Even for companies not focused on AI such as where AI may be used in the business but is not the product of the target, it is important to identify the AI risks and properly address and allocate these risks through due diligence and appropriate terms in the definitive acquisition agreement. Businesses in many industries ranging from healthcare to manufacturing to entertainment are using or interacting with AI. Luckily, many AI related risks may be covered, in part, by commonly used IP representations and warranties. This article reviews the representations and warranties of a purchase agreement which may include AI related risks and issues and provides some comments on how to leverage those terms to address AI specific risks. 
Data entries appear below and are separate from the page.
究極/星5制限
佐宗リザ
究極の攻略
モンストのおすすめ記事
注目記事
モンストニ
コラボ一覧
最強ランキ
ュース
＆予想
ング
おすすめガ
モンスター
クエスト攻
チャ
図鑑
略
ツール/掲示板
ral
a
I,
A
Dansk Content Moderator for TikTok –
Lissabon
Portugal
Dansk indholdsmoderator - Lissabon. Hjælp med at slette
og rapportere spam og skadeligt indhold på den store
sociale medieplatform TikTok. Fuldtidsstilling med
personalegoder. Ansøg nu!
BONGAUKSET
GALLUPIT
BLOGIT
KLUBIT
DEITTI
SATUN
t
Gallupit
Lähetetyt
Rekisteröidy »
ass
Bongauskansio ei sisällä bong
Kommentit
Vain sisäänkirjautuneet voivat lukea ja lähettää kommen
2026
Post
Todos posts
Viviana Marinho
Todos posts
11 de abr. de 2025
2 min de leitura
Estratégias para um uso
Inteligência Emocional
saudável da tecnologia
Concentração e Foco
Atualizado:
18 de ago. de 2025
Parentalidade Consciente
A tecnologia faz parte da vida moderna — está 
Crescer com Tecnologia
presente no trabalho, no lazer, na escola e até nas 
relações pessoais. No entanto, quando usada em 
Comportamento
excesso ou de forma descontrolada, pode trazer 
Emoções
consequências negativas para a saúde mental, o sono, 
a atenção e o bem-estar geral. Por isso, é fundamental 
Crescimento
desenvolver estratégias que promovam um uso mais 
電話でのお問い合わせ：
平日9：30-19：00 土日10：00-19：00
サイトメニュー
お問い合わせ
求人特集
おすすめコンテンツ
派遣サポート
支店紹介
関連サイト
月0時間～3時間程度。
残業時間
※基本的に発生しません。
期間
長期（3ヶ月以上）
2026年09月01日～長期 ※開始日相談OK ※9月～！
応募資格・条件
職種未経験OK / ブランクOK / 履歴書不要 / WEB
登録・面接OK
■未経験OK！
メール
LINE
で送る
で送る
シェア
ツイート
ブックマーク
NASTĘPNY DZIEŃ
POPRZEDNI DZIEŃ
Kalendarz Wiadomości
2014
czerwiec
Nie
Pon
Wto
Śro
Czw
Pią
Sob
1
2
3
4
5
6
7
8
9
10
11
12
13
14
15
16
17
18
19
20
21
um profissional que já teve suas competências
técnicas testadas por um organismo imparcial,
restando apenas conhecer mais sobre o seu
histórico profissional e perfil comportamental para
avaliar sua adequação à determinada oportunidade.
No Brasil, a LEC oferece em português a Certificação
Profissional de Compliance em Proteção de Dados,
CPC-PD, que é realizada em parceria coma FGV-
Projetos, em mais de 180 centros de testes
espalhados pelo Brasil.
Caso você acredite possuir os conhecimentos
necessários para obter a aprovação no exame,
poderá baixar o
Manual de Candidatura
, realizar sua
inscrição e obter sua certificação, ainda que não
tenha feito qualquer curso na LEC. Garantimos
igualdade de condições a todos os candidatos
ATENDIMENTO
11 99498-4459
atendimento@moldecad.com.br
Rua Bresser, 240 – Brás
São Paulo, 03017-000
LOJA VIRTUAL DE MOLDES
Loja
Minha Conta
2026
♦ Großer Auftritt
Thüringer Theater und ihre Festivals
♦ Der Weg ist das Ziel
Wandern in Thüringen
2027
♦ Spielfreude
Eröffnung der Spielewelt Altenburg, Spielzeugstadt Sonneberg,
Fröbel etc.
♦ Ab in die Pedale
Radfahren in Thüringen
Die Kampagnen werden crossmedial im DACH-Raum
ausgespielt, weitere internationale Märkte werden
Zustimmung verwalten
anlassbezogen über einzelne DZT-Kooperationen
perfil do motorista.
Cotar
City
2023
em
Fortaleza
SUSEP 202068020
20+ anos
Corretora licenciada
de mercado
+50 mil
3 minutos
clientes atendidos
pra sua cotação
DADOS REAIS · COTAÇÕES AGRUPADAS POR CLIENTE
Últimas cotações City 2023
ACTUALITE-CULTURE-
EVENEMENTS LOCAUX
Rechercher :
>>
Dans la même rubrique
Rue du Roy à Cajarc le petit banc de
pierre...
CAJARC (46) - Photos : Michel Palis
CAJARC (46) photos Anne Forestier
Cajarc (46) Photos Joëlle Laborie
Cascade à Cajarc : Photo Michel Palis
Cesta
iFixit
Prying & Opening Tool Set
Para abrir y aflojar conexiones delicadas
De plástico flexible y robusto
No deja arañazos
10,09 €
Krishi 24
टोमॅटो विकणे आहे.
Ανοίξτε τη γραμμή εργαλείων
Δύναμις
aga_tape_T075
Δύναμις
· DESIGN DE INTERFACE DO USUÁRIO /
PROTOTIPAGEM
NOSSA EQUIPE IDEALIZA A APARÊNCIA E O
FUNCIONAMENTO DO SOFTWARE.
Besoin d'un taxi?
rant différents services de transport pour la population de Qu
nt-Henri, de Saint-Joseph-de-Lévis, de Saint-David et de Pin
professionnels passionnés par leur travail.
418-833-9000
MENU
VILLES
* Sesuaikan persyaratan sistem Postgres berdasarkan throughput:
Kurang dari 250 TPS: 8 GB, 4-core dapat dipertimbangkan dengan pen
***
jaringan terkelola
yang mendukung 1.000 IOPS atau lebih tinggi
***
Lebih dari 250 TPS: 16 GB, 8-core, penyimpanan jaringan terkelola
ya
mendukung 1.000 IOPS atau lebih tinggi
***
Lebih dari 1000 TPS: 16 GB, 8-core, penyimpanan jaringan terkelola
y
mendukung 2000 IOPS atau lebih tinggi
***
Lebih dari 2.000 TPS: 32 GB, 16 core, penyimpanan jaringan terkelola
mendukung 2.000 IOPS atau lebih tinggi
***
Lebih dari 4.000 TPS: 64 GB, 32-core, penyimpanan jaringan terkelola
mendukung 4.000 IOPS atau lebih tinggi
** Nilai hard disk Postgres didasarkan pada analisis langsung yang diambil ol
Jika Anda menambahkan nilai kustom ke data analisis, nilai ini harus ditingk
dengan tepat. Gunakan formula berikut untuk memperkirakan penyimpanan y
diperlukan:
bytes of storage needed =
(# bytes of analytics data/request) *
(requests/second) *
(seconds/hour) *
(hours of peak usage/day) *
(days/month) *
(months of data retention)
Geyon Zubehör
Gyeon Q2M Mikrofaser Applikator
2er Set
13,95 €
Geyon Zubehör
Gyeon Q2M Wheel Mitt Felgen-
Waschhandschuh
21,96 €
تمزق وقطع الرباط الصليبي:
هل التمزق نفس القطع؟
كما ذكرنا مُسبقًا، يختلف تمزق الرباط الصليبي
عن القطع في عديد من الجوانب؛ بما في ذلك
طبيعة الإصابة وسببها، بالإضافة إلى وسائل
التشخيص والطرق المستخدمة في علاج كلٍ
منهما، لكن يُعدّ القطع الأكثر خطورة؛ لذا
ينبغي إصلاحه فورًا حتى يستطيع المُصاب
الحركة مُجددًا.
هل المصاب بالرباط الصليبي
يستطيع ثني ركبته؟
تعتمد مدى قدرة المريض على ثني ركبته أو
In some cases, existing IP representations and warranties can be expanded to address the definition of AI technology either as its own defined term or to be incorporated into other IP related definitions like “software” or “technology”, as needed. AI technology may include generative AI tools such as ChatGPT or tools which include AI like MSWord which has Co-Pilot integrated and the definitions should take the specific uses by the target into account. These types of tools use machine learning algorithms and large volumes of training data to develop models that can generate outputs in the form of high quality text, images and other content based upon user inputs. If these tools are used by the target, it may also be necessary to include a concept of “Training Data” to flush out AI risks in the target business. Training Data is usually described as data, fine tuning and RAGS consent used to train, pretrain, validate, or otherwise evaluate, improve, modify or supplement a software algorithm or model. In general, the actual scope of the definitions will vary depending on the results of the target company diligence. For example, diligence may also reveal whether the target has an established policy for its employees on the use of AI in its business. Reviewing these policies can also influence these definitions as well as if the target uses contractors who create work product using AI. 

As part of the diligence conducted, buyers should confirm, among other things, rights with respect to the use of and ownership of output of tools. In these cases, custom representations and warranties may be useful like (i) infringement of and rights to Training Data, (ii) ownership of AI technology, (iii) ownership and protectability of output developed using AI technology tools or software, (iv) licenses to inputs from AI technology, and (v) separate copyright and patent representations and warranties related to AI technology, as needed. The actual scope of the representations and warranties will vary depending on what AI technology or tool is used by the company and for what purposes such as customer facing in products or for internal purposes. In any M&A transaction where the target company uses AI, it is important to understand the risks of AI and to draft appropriate provisions that properly allocate and mitigate these risks. To draft appropriate provisions, parties can consider a combination of: (a) due diligence, (b) disclosure representations, (c) standard, pre-existing representations or (d) custom representations.